In this assignment you will detect straight line edges in the image provided by your TA using
the Hough transform. You can start with your program from Homework #4.
Perform the following tasks on the image
1) Compute ∂E
∂x and ∂E
∂y at each pixel using the Sobel mask.
2) Compute the squared gradient magnitude (SGM) at each pixel.
3) Determine a threshold that isolates the edges using the SGM.
4) Estimate the edge orientation for pixels having a squared gradient magnitude above your
threshold and convert this orientation and the edge position to a corresponding (ρ, θ) for the
line that the edge may be on.
5) Use the Hough Transform to find linear edges by applying a simple threshold to a (ρ, θ) voting
array. Assume that the (x, y) coordinate system origin is at the bottom left corner of the image.
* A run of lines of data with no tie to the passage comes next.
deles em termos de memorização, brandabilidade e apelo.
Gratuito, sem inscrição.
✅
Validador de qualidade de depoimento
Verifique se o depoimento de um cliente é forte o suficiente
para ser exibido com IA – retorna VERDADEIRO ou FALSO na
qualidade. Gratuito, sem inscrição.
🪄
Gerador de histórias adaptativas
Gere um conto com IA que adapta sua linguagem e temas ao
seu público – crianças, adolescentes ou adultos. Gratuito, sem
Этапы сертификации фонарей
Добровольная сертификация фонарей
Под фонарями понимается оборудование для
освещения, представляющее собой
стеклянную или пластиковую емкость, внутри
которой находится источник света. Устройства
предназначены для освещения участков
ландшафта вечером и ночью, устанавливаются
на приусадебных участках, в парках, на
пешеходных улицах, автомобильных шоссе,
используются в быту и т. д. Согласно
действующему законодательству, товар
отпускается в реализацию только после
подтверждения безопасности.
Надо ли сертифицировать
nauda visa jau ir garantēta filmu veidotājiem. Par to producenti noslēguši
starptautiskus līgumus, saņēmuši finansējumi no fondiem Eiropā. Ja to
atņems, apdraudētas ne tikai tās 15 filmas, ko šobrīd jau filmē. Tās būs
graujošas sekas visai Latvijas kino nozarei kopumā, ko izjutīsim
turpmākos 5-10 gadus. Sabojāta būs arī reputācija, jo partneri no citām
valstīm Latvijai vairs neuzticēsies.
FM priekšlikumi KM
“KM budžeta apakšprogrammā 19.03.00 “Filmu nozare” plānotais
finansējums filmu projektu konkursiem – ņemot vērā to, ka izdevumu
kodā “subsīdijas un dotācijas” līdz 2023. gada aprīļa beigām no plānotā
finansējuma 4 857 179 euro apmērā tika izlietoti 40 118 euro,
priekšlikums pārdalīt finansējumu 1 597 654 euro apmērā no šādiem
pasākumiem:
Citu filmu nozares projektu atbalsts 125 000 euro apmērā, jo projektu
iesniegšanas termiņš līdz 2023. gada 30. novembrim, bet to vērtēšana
Assume that x increases going to the right and that y increases going up.
What to Turn In
Your program should generate a binary thresholded SGM image. Print out the values computed for ρ and θ for each linear edge found along with the number of edge pixels (votes) for
the linear edge. Also generate a binary image that is black except that white lines are drawn
corresponding to the linear edges found by the Hough transform. The lines can be drawn across
the whole image so that you don’t have to determine the proper end-points for the lines in your
program. Demonstrate the program to your TA and submit the two generated binary images
and the values described above that are printed out by your program.